Thank you so much for these. So much heartbreak between the lines. And even though I knew that in most polygamous families the wives stayed around 18 while the husband aged, looking at each one individually like this is really making that point stand out for me. The biggest question for me right now is what was appeal for a teenager to marry a man she would hardly see or have a relationship with? Was it seen as more honorable than being the first wife of someone her own age?
Love these posts, SG.
Mandy, my assumption is attraction is cultural – From plump women to super skinny, small penises to large ones. Is it so hard to see that a mature and established man could be attractive to a young woman/adult? It’s not unfathomable that a group that revers old testament-like prophets would see much to be attracted to in that type.
And considering biology alone, would you rather your daughter marry an established older man with a track record of caring for his wives and children, or a younger man with a vivacious libido? It’s really an awkward choice, but ironically the older seems safer. Strangely enough, just thinking it through, the probability of marrying a good man might increase if you are aware of his years a success as a husband and father.
I’m startled by footnote 6. I’d never heard that there was a tacit agreement between Lincoln and Brigham Young.
I’m impressed with your research, Grover, and I think your spare but insightful editorial comments seem right on the money. I appreciate the value of remembering these people. The real and complicated lives they had. These are my ancestors, too, or could be.
That said, I’m really feeling the polygamy revulsion here. Feeling it hard.
Villate, thanks for your comment. I think you hit a lot of my feelings on the head. It is unfortunate that I don’t have more access to the details of these women’s lives, because speculation is dangerous (because inaccurate) and yet seemingly necessary in order to try to empathize with these women. I feel like I am trying on various shoes, hoping that one of the pairs is close to fitting the shoes these women really wore. I do hope that I if I met them, I would know them (and that they wouldn’t mind where I am getting things slanted or straight up wrong in my telling of their stories).
GSO, I really don’t think that for most of these young women the attraction to Archibald was sexual.
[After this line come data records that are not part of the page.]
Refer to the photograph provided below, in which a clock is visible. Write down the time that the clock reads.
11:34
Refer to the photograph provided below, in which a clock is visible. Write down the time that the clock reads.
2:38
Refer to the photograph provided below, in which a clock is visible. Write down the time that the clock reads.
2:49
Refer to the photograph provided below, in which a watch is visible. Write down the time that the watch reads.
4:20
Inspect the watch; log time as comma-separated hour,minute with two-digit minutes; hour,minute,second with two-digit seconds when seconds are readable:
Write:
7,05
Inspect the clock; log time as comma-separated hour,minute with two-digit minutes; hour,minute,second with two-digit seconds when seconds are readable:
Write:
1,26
I plan to bring this up in a post later in the series, but it seems as if the age of polygamous wives was so low because there just wasn’t enough of a population of surplus women to satisfy the needs of a polygamous community—in some parts of early Utah settlements, men actually outnumbered the women. So I don’t think that Archie went after these women because he had a thing for young girls (or because these girls had a thing for older men), but rather because it was a commandment needing to be fulfilled and they were the available Saints capable of fulfilling said commandment. Or that is my own limited perspective, at least.
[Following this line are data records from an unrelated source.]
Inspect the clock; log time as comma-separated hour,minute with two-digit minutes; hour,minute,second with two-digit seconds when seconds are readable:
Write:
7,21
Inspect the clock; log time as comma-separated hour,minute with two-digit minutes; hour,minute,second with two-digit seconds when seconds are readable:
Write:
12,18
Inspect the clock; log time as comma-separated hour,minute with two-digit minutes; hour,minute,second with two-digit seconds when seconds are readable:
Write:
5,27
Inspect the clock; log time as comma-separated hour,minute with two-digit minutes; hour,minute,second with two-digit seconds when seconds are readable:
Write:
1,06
Emily U, thanks for reading! I was surprised by Lincoln’s agreement with Brigham Young, too, and I would actually like to do more research on this because it is interesting and complicated. The Church’s relationship with the U.S. Government during the Civil War is strange and fascinating and anything but clear cut. I didn’t cite this source because I didn’t pull direct information from it, but I found John Turner’s somewhat recent article on Mormons and the Civil War a pretty cool read: http://opinionator.blogs.nytimes.com/2012/05/01/the-mormons-sit-out-the-civil-war/?_r=0
Thanks, GSO. That is I’m sure the right way of understanding it. I am just where Emily U is, filled with polygamy revulsion and sorrow from this in depth look at these women.
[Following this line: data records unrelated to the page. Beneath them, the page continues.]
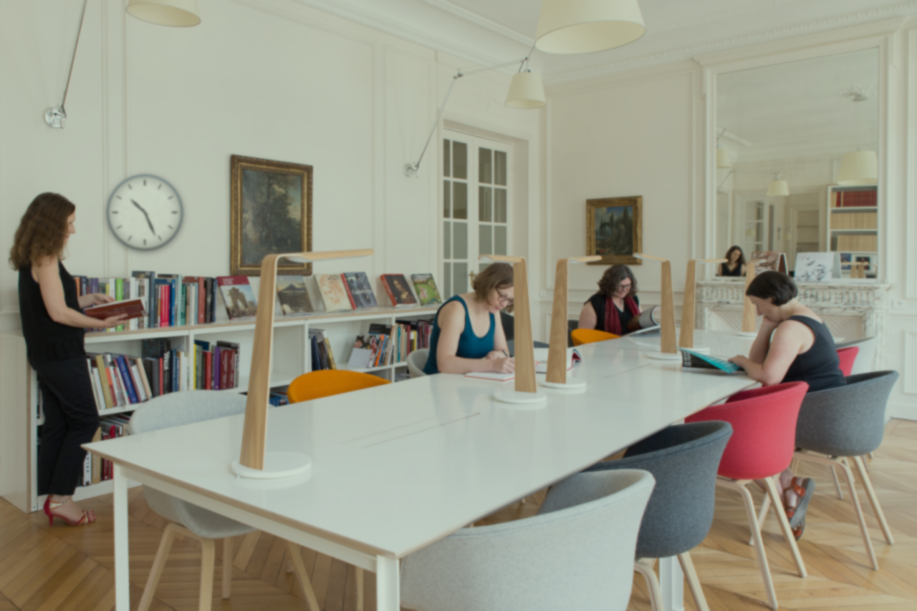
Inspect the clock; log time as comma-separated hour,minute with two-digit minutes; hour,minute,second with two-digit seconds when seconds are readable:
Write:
10,26
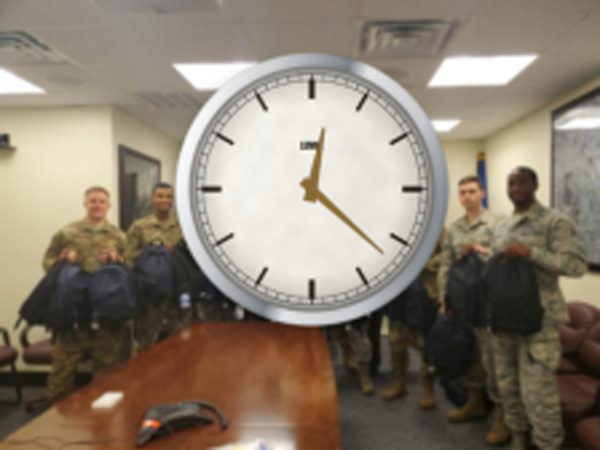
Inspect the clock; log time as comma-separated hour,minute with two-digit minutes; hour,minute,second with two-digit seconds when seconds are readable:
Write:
12,22
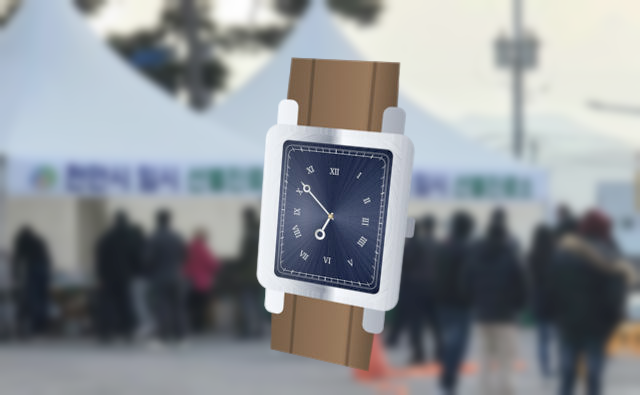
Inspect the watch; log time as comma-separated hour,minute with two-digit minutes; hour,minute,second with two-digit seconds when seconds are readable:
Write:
6,52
When people say how sad it was for the wives to share a husband, I wonder if the wives were relieved to have their space from him. If the marriage was not about love or attraction, maybe the time apart was desired, the time with him a duty.
How sad.
Thanks for posting these. I just bought Carol Lynn Pearson’s *The Ghost of Eternal Polygamy: Haunting the Hearts and Heaven of Mormon Women and Men* after listening to her speak in Salt Lake yesterday.